Islamabad, April 14, 2026: Amid mounting fuel constraints, the Government of Pakistan on Tuesday formally announced more than two hours of daily power outages during peak hours to prevent a sharp increase in electricity tariffs.
According to a statement issued by the Power Division, electricity supply will be suspended for approximately 2.25 hours daily between 5:00 pm and 1:00 am. The measure, described as part of a “Peak Relief Strategy,” aims to reduce reliance on costly fuels and shield consumers from a significant rise in power prices.
The decision follows the suspension of liquefied natural gas (LNG) imports from Qatar after a force majeure was declared due to attacks on its gas fields amid the ongoing regional conflict. Qatar remains Pakistan’s primary LNG supplier under two long-term agreements providing up to 1,000 million cubic feet per day (mmcfd).
The Power Division stated that while the national grid is capable of meeting full demand, doing so through expensive fuels would have negative financial implications. Peak electricity demand between 5:00 pm and 1:00 am, coupled with reduced hydel generation, has intensified the challenge.
The ministry highlighted that ongoing reforms have helped reduce electricity tariffs. From July to February, the average tariff declined by 71 paisa per unit despite rising fuel costs, resulting in a total consumer relief of Rs46 billion.
Officials attributed the reduction to structural reforms, targeted subsidies, improved planning, and more efficient system operations. Greater reliance on low-cost energy sources, enhanced utilization of generation capacity, and improvements in transmission and administrative efficiency also contributed to reduced losses and better system performance.

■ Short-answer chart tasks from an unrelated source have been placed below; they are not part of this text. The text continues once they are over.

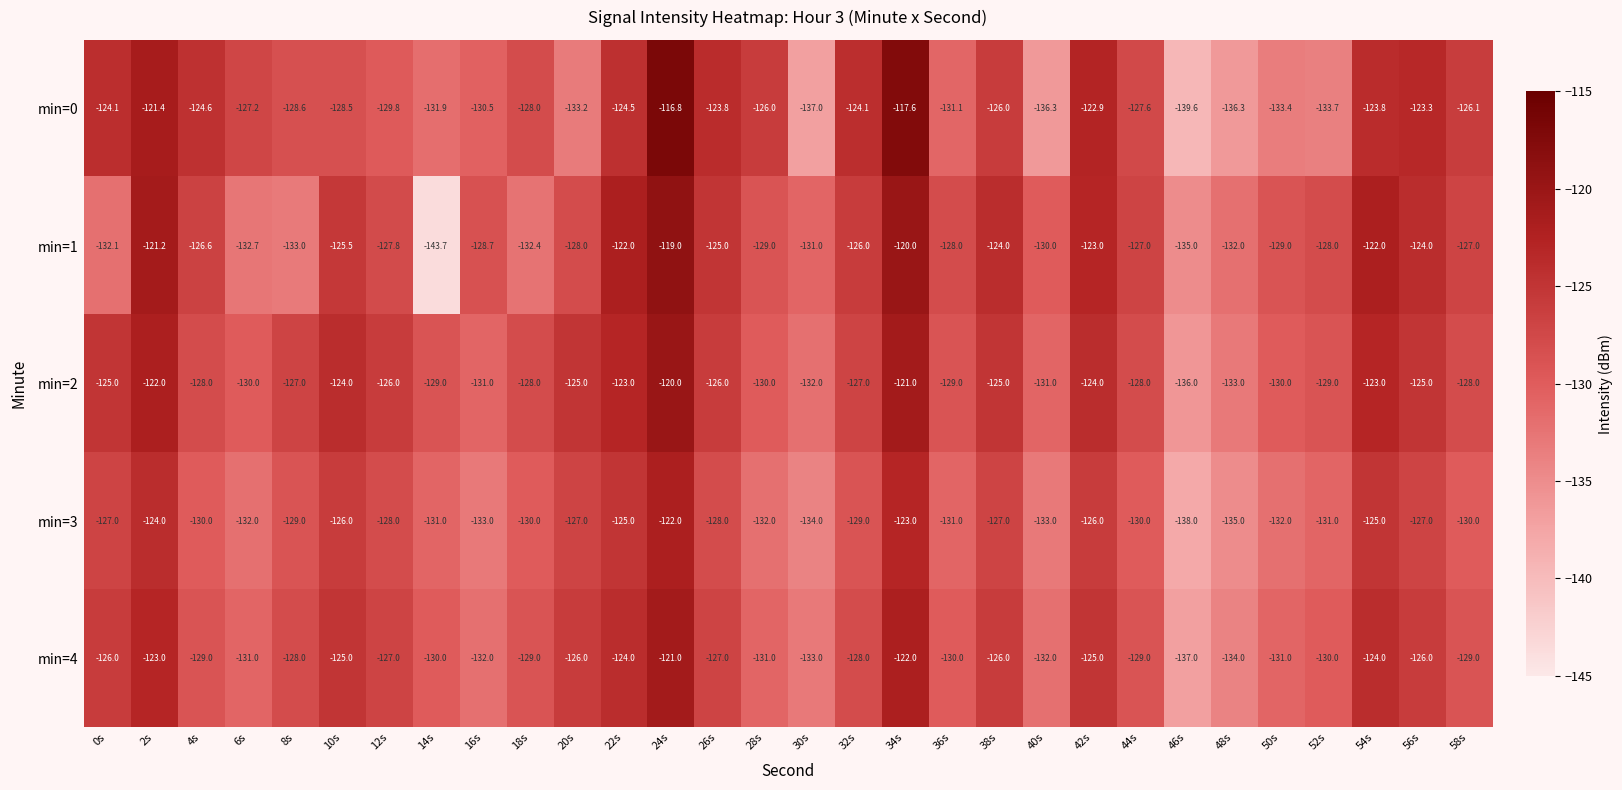

What is the difference between the maximum and minimum values in the min=0 series?

22.8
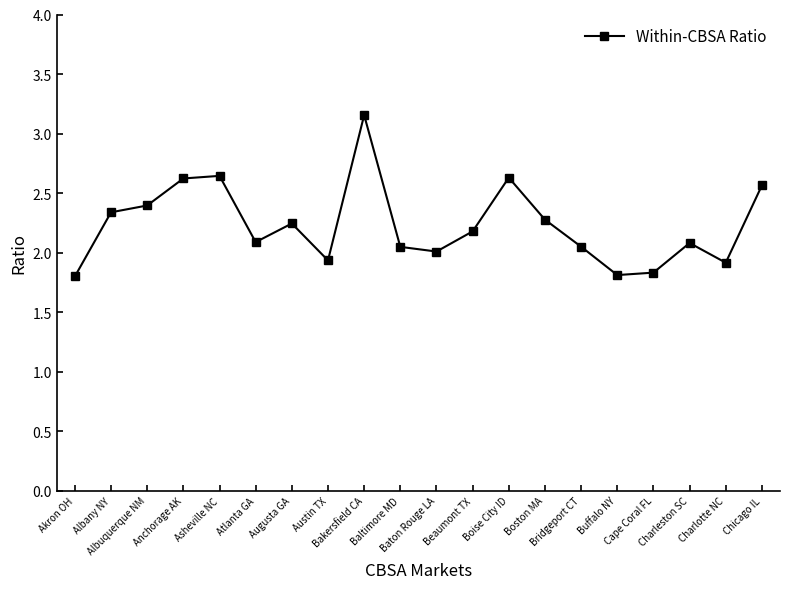

What is the smallest value displayed?

1.8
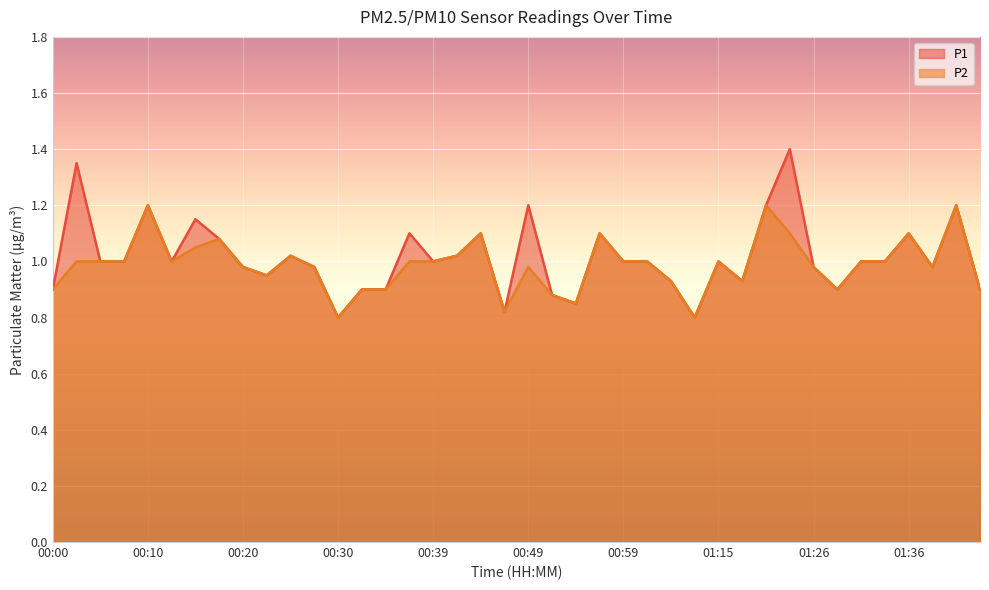

Reading left to right, extract all data points from this chart.

P1: 00:00=0.9	00:03=1.4	00:05=1.0	00:08=1.0	00:10=1.2	00:12=1.0	00:15=1.1	00:17=1.1	00:20=1.0	00:22=0.9	00:25=1.0	00:27=1.0	00:30=0.8	00:32=0.9	00:35=0.9	00:37=1.1	00:39=1.0	00:42=1.0	00:44=1.1	00:47=0.8	00:49=1.2	00:52=0.9	00:54=0.8	00:57=1.1	00:59=1.0	01:02=1.0	01:04=0.9	01:12=0.8	01:15=1.0	01:17=0.9	01:20=1.2	01:22=1.4	01:26=1.0	01:28=0.9	01:31=1.0	01:33=1.0	01:36=1.1	01:38=1.0	01:41=1.2	01:43=0.9
P2: 00:00=0.9	00:03=1.0	00:05=1.0	00:08=1.0	00:10=1.2	00:12=1.0	00:15=1.1	00:17=1.1	00:20=1.0	00:22=0.9	00:25=1.0	00:27=1.0	00:30=0.8	00:32=0.9	00:35=0.9	00:37=1.0	00:39=1.0	00:42=1.0	00:44=1.1	00:47=0.8	00:49=1.0	00:52=0.9	00:54=0.8	00:57=1.1	00:59=1.0	01:02=1.0	01:04=0.9	01:12=0.8	01:15=1.0	01:17=0.9	01:20=1.2	01:22=1.1	01:26=1.0	01:28=0.9	01:31=1.0	01:33=1.0	01:36=1.1	01:38=1.0	01:41=1.2	01:43=0.9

To mitigate the impact of LNG shortages, 80 mmcfd of local gas has been allocated to power plants. This move helped avert an increase of approximately 80 paisa per unit and reduced the need for extensive load management.
The Power Division noted that the limited outages are intended to prevent an increase of around Rs3 per unit. Even with restricted use of furnace oil, electricity tariffs may rise by about Rs1.5 per unit; without these measures, the increase could have reached Rs5 to Rs6 per unit.
The situation is being closely monitored under the direct supervision of Prime Minister Shehbaz Sharif. Authorities have been directed to ensure that electricity prices do not rise sharply.
Distribution companies have also been instructed to share feeder-wise outage schedules with consumers to ensure transparency. The Power Division emphasized that no unscheduled outages will be permitted, and consumers will be informed promptly in case of local faults.
Reaffirming its commitment to public welfare, the government stated that coordinated efforts by federal and provincial authorities—including the timely closure of commercial markets—could further reduce electricity demand and help control costs.
The Power Division clarified that the initiative should not be viewed as conventional loadshedding but as a strategic step to manage peak demand and protect consumers from steep tariff increases.